Enhanced Two-Step LAMP-CRISPR Assay with an Engineered Zst Polymerase for Contamination-Free and Ultrasensitive DNA Detection

Current loop-mediated isothermal amplification (LAMP)-coupled clustered regularly interspaced short palindromic repeats (LAMP-CRISPR) biosensing in two-step or one-step formats has been applied to next-generation accurate molecular diagnosis. However, two-step LAMP-CRISPR assays intrinsically confront aerosol contamination, while one-step assays possess a compromised detection performance. To this end, we propose an enhanced two-step LAMP-CRISPR assay (ETL-CRISPR) with an engineered Zst polymerase to mediate ultrasensitive DNA detection and thoroughly eliminate aerosol contamination. Instead of supplementing any dTTP, the newly engineered Zst polymerase can efficiently polymerize four oligonucleotides (dATP, dCTP, dGTP, and dUTP), thereby enabling contamination-free and ultrasensitive ETL-CRISPR assay. By targeting the L1 gene of human papillomaviruses (HPV) 16 and the E7 gene of HPV18, our ETL-CRISPR assay achieves high specificity and single-copy level sensitivity within 1 h.

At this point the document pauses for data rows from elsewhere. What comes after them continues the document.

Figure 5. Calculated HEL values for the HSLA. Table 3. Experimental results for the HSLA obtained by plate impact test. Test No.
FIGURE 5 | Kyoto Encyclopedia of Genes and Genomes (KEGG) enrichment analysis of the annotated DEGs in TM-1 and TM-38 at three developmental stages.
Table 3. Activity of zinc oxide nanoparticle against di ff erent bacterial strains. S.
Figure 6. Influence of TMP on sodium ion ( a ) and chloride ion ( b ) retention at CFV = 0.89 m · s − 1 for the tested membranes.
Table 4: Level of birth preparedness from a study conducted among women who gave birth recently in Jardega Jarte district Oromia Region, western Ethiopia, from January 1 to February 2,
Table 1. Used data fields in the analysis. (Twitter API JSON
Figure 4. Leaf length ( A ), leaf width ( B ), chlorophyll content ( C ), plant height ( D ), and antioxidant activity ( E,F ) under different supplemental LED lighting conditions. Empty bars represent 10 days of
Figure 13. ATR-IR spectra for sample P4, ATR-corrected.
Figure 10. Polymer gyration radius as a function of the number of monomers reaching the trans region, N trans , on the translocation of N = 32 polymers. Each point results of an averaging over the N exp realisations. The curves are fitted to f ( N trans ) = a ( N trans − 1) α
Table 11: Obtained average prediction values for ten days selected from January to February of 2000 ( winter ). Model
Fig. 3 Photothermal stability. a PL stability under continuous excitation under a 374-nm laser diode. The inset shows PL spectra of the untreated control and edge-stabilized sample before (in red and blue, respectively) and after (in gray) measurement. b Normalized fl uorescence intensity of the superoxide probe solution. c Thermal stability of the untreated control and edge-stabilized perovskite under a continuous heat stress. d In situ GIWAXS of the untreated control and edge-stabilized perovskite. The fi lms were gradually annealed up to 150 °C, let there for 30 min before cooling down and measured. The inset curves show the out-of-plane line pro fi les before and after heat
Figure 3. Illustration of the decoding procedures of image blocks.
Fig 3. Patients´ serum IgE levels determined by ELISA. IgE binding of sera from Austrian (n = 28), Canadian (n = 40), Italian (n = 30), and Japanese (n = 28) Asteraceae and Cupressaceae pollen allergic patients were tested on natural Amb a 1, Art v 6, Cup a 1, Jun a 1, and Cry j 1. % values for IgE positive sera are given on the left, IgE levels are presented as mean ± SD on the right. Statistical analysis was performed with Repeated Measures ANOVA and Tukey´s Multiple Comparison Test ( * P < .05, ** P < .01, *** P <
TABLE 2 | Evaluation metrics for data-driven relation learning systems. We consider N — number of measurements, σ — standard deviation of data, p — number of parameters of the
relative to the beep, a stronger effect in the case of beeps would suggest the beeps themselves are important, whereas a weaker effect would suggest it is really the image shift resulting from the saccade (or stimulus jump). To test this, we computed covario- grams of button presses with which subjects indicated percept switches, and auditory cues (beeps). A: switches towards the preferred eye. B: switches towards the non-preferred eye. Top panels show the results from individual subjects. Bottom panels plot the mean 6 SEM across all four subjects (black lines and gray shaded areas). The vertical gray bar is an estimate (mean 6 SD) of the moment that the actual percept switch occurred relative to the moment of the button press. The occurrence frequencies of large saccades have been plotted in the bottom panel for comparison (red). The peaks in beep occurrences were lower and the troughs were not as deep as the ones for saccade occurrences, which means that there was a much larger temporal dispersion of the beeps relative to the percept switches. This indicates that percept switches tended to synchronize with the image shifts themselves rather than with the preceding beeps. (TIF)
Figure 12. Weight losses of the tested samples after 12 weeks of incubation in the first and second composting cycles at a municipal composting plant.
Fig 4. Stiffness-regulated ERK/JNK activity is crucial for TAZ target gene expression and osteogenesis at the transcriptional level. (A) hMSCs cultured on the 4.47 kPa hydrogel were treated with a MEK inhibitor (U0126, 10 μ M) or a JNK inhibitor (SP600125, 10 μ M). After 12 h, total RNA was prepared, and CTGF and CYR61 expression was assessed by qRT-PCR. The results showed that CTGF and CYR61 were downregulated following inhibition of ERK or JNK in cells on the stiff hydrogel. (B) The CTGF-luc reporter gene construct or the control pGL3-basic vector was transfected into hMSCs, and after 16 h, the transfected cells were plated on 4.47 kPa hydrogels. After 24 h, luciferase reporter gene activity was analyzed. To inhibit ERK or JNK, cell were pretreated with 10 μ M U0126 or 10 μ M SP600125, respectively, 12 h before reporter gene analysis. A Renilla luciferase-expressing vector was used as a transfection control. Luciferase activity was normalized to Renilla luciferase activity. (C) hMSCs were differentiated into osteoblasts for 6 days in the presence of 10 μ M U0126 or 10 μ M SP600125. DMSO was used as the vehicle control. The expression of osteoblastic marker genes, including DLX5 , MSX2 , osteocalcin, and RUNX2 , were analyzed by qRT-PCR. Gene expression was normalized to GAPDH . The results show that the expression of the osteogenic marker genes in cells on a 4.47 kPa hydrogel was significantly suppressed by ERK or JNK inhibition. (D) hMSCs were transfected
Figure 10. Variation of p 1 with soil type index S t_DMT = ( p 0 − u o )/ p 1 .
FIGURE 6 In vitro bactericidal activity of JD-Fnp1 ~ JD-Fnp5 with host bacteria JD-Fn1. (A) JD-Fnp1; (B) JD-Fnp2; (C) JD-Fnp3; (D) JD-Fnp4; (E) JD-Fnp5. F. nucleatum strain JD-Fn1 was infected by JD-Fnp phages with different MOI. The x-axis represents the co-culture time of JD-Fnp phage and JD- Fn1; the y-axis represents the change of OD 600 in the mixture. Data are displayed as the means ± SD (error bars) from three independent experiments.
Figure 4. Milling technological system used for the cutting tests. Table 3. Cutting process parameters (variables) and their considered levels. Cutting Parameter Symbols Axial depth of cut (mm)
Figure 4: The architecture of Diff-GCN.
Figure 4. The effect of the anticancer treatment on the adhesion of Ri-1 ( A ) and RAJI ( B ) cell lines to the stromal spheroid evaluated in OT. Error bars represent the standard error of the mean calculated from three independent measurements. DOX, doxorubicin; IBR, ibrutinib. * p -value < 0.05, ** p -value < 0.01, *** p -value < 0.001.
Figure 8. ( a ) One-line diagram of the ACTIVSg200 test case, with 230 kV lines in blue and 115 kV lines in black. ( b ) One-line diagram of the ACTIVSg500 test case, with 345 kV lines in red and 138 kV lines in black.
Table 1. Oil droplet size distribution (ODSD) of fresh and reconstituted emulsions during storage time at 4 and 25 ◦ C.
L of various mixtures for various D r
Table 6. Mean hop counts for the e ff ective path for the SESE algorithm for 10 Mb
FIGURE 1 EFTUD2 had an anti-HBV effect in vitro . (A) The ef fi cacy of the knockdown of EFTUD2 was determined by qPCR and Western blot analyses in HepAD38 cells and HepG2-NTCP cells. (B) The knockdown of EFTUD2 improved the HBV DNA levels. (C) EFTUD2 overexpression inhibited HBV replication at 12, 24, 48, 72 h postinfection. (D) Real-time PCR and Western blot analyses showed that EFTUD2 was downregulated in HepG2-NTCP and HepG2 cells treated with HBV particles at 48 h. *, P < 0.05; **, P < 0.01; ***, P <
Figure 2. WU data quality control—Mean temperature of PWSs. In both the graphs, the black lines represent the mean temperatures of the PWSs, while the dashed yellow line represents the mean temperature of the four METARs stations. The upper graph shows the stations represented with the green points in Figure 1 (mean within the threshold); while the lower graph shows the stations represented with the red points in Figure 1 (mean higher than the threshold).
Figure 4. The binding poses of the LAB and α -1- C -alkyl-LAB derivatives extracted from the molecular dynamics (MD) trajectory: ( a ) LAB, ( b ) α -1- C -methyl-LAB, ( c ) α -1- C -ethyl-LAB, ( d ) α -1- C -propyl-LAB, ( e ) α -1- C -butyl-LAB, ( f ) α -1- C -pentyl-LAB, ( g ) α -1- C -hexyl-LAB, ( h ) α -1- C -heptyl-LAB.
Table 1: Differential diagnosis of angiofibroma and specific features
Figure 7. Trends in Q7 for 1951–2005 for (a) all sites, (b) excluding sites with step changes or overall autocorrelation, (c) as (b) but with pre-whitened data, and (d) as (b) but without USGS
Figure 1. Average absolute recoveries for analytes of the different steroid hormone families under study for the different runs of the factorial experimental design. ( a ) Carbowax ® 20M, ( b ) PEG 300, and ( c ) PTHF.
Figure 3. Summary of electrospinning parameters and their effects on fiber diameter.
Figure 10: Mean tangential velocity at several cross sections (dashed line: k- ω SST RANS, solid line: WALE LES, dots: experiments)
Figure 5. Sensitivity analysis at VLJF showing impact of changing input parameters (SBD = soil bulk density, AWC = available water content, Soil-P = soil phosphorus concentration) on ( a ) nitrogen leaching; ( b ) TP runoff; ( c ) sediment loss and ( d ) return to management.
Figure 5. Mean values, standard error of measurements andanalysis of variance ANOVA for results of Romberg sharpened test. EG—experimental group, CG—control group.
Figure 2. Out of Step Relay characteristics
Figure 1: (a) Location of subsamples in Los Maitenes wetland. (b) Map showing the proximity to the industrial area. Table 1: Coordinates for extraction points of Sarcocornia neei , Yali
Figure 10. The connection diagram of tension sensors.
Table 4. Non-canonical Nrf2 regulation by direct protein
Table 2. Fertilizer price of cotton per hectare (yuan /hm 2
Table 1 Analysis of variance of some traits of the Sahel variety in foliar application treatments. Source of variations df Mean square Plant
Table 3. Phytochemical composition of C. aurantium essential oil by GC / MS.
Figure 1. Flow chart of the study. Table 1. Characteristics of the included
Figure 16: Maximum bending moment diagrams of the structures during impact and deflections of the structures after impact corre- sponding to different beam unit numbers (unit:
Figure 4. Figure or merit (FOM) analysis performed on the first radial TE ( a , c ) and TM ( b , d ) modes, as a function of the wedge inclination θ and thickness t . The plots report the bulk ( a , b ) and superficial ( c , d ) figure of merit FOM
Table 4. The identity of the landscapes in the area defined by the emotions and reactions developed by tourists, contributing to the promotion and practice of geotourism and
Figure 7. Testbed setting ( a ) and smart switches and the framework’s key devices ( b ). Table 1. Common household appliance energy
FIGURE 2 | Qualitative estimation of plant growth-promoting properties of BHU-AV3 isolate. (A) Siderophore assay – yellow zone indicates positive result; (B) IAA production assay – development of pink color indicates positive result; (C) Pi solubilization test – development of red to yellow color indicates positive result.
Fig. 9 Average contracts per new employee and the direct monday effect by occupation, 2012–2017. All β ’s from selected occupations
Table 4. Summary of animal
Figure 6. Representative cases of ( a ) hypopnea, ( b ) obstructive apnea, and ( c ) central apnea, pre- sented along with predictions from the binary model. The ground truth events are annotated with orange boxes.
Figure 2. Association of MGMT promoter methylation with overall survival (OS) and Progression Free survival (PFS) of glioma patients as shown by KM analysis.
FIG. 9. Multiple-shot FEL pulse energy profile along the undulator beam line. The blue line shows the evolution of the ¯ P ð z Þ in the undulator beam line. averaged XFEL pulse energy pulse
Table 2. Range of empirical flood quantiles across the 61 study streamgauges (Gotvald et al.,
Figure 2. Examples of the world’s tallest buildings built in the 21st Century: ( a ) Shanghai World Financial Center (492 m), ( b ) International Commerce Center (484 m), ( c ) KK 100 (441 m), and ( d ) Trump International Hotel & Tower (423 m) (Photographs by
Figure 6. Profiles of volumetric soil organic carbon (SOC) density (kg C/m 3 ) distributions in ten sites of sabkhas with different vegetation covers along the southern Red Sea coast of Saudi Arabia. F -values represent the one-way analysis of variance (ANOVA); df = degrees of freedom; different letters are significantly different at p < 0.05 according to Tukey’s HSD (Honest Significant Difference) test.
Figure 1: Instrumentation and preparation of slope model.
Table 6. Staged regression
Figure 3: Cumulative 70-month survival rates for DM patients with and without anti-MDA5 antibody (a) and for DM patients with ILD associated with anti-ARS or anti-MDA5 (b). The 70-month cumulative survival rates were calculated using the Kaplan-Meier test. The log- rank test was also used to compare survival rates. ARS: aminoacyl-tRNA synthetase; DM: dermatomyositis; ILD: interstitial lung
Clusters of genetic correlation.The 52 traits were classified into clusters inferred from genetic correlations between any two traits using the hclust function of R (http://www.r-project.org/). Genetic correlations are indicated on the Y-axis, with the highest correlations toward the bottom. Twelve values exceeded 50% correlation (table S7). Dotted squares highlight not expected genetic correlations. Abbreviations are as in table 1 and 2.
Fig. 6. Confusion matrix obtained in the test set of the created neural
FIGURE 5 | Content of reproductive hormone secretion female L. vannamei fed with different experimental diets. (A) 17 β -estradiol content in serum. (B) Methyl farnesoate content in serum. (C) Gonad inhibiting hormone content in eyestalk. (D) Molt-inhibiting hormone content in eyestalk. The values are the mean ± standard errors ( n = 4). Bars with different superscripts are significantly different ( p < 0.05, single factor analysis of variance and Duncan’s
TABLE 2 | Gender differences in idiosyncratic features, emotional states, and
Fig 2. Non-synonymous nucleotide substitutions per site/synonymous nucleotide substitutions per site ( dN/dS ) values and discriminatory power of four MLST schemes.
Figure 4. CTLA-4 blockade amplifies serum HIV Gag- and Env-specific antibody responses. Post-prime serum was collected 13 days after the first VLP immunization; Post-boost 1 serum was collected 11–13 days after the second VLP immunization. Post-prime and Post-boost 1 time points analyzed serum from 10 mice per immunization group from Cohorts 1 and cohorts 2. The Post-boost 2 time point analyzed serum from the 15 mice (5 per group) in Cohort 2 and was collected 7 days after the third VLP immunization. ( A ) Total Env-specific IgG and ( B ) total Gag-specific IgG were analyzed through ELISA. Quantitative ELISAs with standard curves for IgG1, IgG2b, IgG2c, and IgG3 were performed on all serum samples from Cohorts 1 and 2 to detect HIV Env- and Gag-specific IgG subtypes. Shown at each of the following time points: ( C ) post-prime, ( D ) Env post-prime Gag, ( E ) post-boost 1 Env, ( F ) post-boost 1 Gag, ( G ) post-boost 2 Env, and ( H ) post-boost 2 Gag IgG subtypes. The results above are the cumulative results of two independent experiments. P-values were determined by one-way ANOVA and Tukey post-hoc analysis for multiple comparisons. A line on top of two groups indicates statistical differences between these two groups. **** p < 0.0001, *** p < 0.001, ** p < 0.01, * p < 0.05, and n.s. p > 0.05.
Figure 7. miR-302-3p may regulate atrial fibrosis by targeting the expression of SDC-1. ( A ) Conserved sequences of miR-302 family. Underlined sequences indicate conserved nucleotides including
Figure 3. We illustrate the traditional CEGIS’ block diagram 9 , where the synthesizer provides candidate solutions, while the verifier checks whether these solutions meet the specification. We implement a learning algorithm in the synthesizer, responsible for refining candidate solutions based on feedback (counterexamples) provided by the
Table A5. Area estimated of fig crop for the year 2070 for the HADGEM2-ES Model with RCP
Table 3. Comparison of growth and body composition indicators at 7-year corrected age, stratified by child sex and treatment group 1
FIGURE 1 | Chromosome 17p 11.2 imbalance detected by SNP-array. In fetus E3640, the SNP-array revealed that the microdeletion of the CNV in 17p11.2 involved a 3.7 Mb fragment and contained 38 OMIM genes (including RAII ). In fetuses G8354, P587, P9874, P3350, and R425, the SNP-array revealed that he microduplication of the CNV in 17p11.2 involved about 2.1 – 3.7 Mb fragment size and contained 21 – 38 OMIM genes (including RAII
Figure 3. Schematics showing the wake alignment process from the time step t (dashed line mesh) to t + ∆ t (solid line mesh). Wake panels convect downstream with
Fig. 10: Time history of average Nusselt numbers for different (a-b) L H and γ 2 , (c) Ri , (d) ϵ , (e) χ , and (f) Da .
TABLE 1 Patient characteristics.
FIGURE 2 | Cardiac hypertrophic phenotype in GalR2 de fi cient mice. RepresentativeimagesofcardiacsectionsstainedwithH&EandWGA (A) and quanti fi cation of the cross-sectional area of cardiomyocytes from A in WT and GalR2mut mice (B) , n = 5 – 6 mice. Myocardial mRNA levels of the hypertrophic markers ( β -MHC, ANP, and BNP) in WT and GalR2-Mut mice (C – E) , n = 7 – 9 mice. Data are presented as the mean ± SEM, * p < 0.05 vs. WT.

Furthermore, we validated the assay by using 85 HPV clinical swab samples with an accuracy of 98.8%, which is comparable to the real-time quantitative polymerase chain reaction. Therefore, ETL-CRISPR provides a straightforward strategy for the contamination-free and ultrasensitive point-of-care diagnosis of clinical pathogens.